Parece incrível, mas é verdade: o Brasil modernista que estudamos nas escolas está incompleto. Faltam peças importantes nesse quebra-cabeça histórico — e uma das mais brilhantes se chamava Vânia Dantas Leite.
O documentário "Cyclone", em cartaz agora, faz mais do que contar uma história. Ele realiza uma espécie de resgate arqueológico da memória cultural brasileira. A diretora Tatiana Sager — que também assina o roteiro junto com Pedro Bronz — mergulhou fundo nos arquivos empoeirados e nas lembranças quase apagadas para trazer à tona essa figura extraordinária.
Quem foi essa mulher que desafiou o esquecimento?
Vânia não era qualquer uma. Nos anos 1960 e 1970, ela circulava pelos círculos intelectuais mais fervilhantes do país. Era musa, sim, mas muito mais que isso: artista plástica, escritora, cineasta experimental. Uma criadora múltipla que parecia ter nascido em várias épocas ao mesmo tempo.
O curioso — e triste — é que ela mesma parecia antever seu próprio apagamento. Chegou a declarar, com certa melancolia profética: "Serei esquecida". E assim aconteceu. Até agora.
Um trabalho de detetive cultural
O que Tatiana Sager fez não foi simples. Encontrar material sobre Vânia era como procurar agulha em palheiro. Apenas dois de seus filmes experimentais sobreviveram ao tempo — "Cyclone" e "Jardim das Espumas". O resto? Pois é, sumiu. Desapareceu. Virou pó.
Mas a diretora não desistiu. Foi atrás de depoimentos, cartas, fotografias, qualquer vestígio que pudesse recompor esse quebra-cabeça. O resultado é comovente e, por vezes, frustrante — porque nos faz perceber quantas outras Vânias nossa história cultural deve ter engolido.
Ah, e tem um detalhe saboroso: o título do documentário vem justamente de um dos poucos filmes de Vânia que resistiram à ação do tempo. "Cyclone" — um trabalho experimental que já mostrava uma artista à frente de seu tempo.
Por que ela sumiu?
Essa é a pergunta que não quer calar. Como uma figura tão central em seu tempo pode simplesmente evaporar dos registros históricos? Talvez porque o modernismo brasileiro que nos ensinaram sempre teve seus heróis — quase todos homens — e suas musas — quase sempre silenciadas.

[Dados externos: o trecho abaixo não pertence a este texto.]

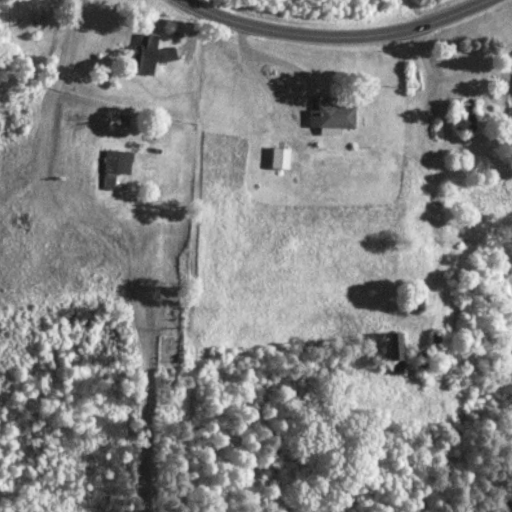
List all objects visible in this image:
road: (334, 36)
building: (153, 53)
building: (338, 117)
building: (468, 122)
building: (282, 158)
building: (118, 167)
building: (438, 339)
building: (399, 346)
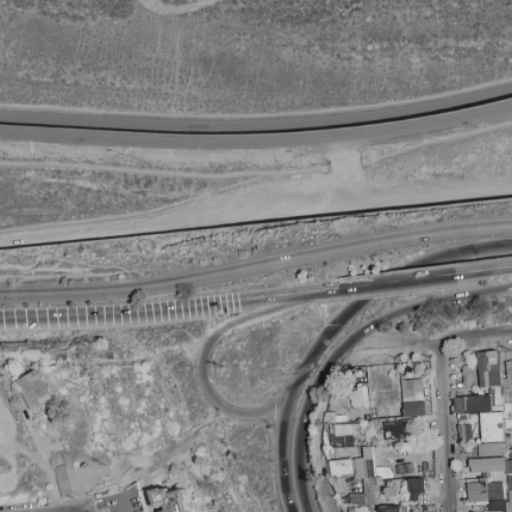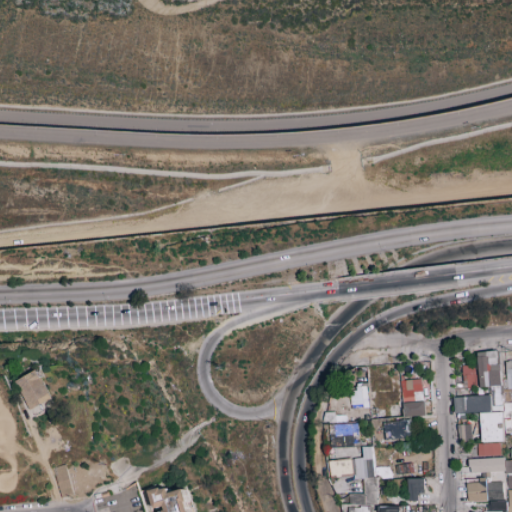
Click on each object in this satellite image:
road: (257, 124)
road: (256, 139)
road: (347, 170)
road: (256, 216)
road: (256, 265)
road: (484, 271)
road: (381, 280)
road: (397, 284)
road: (421, 306)
road: (169, 312)
road: (425, 338)
building: (490, 358)
building: (510, 360)
building: (508, 364)
building: (468, 370)
building: (484, 371)
building: (345, 372)
building: (508, 374)
building: (467, 375)
building: (494, 375)
road: (199, 376)
building: (401, 377)
building: (509, 378)
building: (468, 381)
building: (363, 385)
building: (460, 386)
building: (504, 386)
building: (33, 389)
building: (417, 390)
building: (408, 391)
building: (482, 391)
building: (489, 391)
building: (402, 392)
building: (461, 392)
building: (391, 393)
building: (496, 395)
building: (359, 396)
building: (359, 396)
building: (412, 397)
building: (505, 397)
building: (510, 397)
building: (381, 401)
building: (477, 403)
building: (487, 404)
building: (357, 406)
building: (395, 406)
building: (496, 408)
building: (414, 409)
building: (377, 413)
building: (345, 417)
building: (367, 417)
building: (330, 418)
building: (507, 418)
building: (337, 419)
road: (297, 424)
road: (441, 424)
building: (491, 426)
building: (332, 429)
building: (395, 429)
building: (397, 429)
building: (463, 432)
building: (463, 433)
building: (344, 435)
building: (365, 442)
building: (356, 444)
road: (277, 446)
building: (331, 450)
road: (45, 465)
building: (62, 481)
building: (414, 488)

Vânia era musa, sim, mas recusava o papel passivo que essa designação normalmente carrega. Ela criava, produzia, pensava, contestava. E talvez essa recusa em se encaixar nos moldes esperados tenha contribuído para seu apagamento.
O filme nos faz refletir: quantos gênios criativos nossa história deixou pelo caminho simplesmente porque não se encaixavam no que era socialmente conveniente?
Um presente para a cultura brasileira
"Cyclone" não é apenas um documentário. É uma correção histórica. Um ato de justiça com uma artista que merece seu lugar na memória cultural do país.
Agora em exibição, o filme nos oferece a rara oportunidade de redescobrir uma voz importante — e nos lembra que a história da arte está cheia de buracos que precisam ser preenchidos.
Quem sabe, após assistir, você não comece a se perguntar: quantas outras Vânias ainda esperam para ser resgatadas do esquecimento?